> **Trecho da página**:
....
Portal Brasileiro de Cinema  O SEGREDO DA PORTA FECHADA

O SEGREDO DA PORTA FECHADA (SECRET BEYOND THE DOOR)

Fritz Lang
ESTADOS UNIDOS, 1948, P&B, 35 MM., 100 MIN.

 
 

É curioso que O segredo da porta fechada termine com uma saída psicanalítica para o personagem principal, que consegue verbalizar o instante traumático da infância responsável pelos assassinatos. Também é curioso que, no meio do filme, uma hóspede começe a aventar explicações psicanalíticas para os crimes cometidos, transformando-se em motivo de chacota. Longe de apresentar a psicanálise como a salvação da lavoura (o que o roteiro aparentemente tenta fazer, mas é barrado pela direção de Lang), o filme apresenta-se bastante cético quanto ao poder regenerador da ciência psicanalítica, e isso transparece fortemente pela maneira "a toque de caixa" com que Lang termina o filme, estabelecendo a cura do personagem como um deus ex machina pouco crível.
....
> **Tarefas e exercícios**:
a. De acordo com a crítica sobre O segredo da porta fechada, em que se transforma a hóspede que começa a aventar explicações psicanalíticas para os crimes?
b. Prolongue a crítica sobre O segredo da porta fechada a partir do ponto em que ela termina.

> **Dados fornecidos**:
....
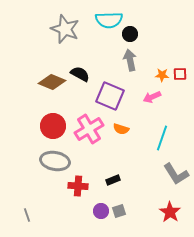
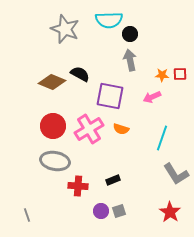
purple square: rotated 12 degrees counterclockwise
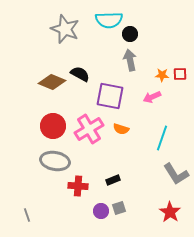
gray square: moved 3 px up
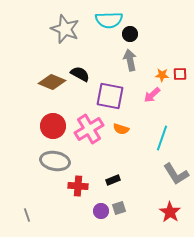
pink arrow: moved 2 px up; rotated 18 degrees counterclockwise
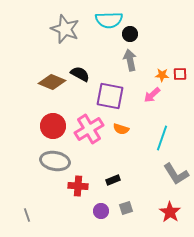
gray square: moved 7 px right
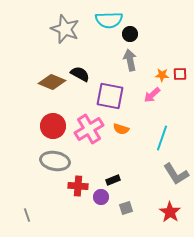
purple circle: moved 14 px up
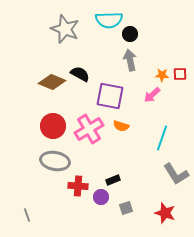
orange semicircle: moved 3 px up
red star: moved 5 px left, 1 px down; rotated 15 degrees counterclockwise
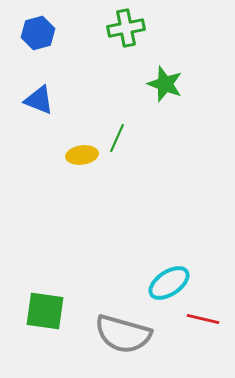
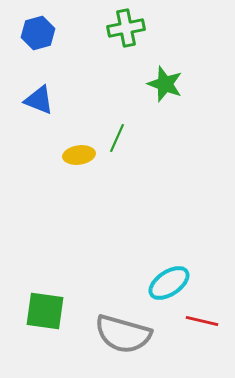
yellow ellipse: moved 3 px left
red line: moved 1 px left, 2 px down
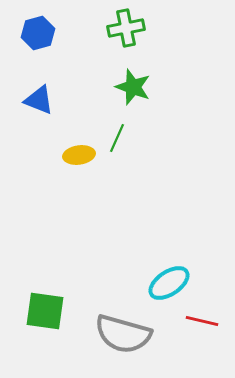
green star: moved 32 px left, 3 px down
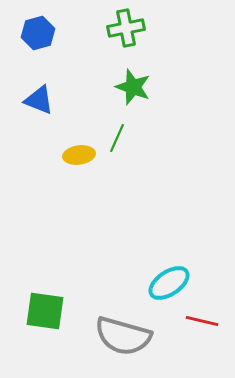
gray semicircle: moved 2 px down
....
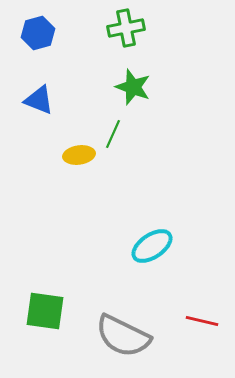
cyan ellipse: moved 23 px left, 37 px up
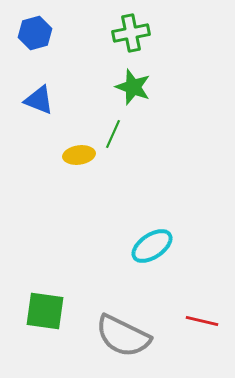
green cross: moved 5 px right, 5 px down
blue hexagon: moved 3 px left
....
> **Respostas escritas**:
a. Ela se transforma em motivo de chacota.

b.
Uma relação muito semelhante pode ser estabelecida com a obra de Nelson Rodrigues. Pioneiro, no Brasil, da utilização de noções psicanalíticas no teatro — sobretudo a de inconsciente, que exerce papel fundamental em quase tudo o que ele imaginou e colocou no papel —, não é certo que Nelson possa ser enquadrado como um autor tipicamente psicanalítico. Ele parece acreditar na impossibilidade de uma "solução", de uma "cura" completa para suas peças.

O que há, e muito, na obra de Nelson, em O segredo da porta fechada e nos filmes de Buñuel (sobretudo os mexicanos, como Ensaio de um crime e O alucinado) é um questionamento profundo do papel social do homem contemporâneo: o controle obsessivo sobre o outro transformando-se na perda de controle sobre si (igualada à loucura ou a um comportamento social inaceitável), contrastando com personagens femininas desejantes que levam a paixão até o limite de suas forças, capazes de morrer ou matar pelo ente amado. Em todos esses artistas, Lang, Buñuel, Rodrigues, há um espanto constitutivo de toda a obra, que consiste em analisar como o sonho da pacata vida cotidiana burguesa é completamente oposto aos chamados de uma natureza humana agressiva, que entra pela janela se lhe fecharmos a porta.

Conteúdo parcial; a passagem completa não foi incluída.